■ Exercises to complete ■
A) Using the Fire Scout article, state what share of their missions aboard the U.S.S. Halyburton the Fire Scouts completed, according to last year's Pentagon audit.
B) Copy word for word everything in the Fire Scout article from "The US Navy and" down to "of the drone.".

[Source document]

US Navy Grounds Drone Copters, Then Spends Quarter-Billion To Buy More


Thumbnail
Just weeks after the US Navy grounded its favourite fleet of unmanned spy copters, the admirals announced that they’re spending another quarter-billion dollars to buy even more of the drones.
Manufacturer Northrop Grumman will get $262,336,248 to provide the US Navy with six MQ-8B Fire Scout copters and test two more. The single-sourced contract comes two weeks after the US Navy put the drone helos on an indefinite timeout after discovering what it described as “two unrelated operational mishaps“.
Those mishaps: One Fire Scout was recently unable to land on the U.S.S. Simpson due to a malfunction following a routine surveillance mission, and another crashed during a different spy mission in northern Afghanistan. The US Navy is still investigating what went wrong. But those weren’t the only problems with the drones. A Pentagon audit found last year that Fire Scouts completed a mere 54 per cent of their missions aboard the U.S.S. Halyburton.
The US Navy and Northrop portrayed the new contract as a way of turning the Fire Scout program around from its recent woes. “This endurance upgrade award is intended to satisfy an urgent operational need,” said Northrop Grumman spokesman Warren Comer, and “any correction or change made on the MQ-8B program will certainly be evaluated for incorporation into the new MQ-8C”, the upgraded version of the drone.
Jamie Cosgrove, a spokesperson for the US Navy, said the new Fire Scouts Northrop’s providing will “provide an endurance upgrade to support maritime special operations forces”, who are indeed rather busy these days. But the current generation of Scouts will “continue to support existing efforts and [Littoral Combat Ship] mission packages”.

[/Source document]
[Records provided]

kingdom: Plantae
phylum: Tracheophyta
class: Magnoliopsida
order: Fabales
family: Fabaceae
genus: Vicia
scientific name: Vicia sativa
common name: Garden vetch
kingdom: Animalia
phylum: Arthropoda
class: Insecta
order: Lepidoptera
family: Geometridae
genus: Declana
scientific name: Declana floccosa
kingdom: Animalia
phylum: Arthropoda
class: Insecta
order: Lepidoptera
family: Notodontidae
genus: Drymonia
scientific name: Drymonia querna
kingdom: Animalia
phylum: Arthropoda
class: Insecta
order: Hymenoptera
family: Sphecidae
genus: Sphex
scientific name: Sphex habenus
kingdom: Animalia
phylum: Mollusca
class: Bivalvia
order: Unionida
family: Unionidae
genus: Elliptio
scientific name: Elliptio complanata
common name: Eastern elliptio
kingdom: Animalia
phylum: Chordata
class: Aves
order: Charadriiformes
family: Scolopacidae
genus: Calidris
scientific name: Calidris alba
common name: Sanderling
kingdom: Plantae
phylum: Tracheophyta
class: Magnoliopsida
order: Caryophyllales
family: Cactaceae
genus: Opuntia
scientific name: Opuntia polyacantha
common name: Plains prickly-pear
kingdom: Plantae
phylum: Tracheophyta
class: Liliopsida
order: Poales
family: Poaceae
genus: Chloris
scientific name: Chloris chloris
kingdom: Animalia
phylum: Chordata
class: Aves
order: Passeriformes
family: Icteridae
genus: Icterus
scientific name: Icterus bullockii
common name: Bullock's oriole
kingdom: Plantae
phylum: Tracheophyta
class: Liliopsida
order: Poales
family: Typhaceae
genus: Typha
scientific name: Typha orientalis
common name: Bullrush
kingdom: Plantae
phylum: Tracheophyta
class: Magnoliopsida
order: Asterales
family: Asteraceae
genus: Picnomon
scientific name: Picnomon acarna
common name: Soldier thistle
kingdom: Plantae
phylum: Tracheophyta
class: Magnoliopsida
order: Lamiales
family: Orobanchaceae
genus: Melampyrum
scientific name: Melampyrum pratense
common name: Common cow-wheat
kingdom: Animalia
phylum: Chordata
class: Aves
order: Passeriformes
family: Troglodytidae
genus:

[/Records provided]

■ Answers for this exercise ■
A) 54 per cent of their missions.

B)
The US Navy and Northrop portrayed the new contract as a way of turning the Fire Scout program around from its recent woes. “This endurance upgrade award is intended to satisfy an urgent operational need,” said Northrop Grumman spokesman Warren Comer, and “any correction or change made on the MQ-8B program will certainly be evaluated for incorporation into the new MQ-8C”, the upgraded version of the drone.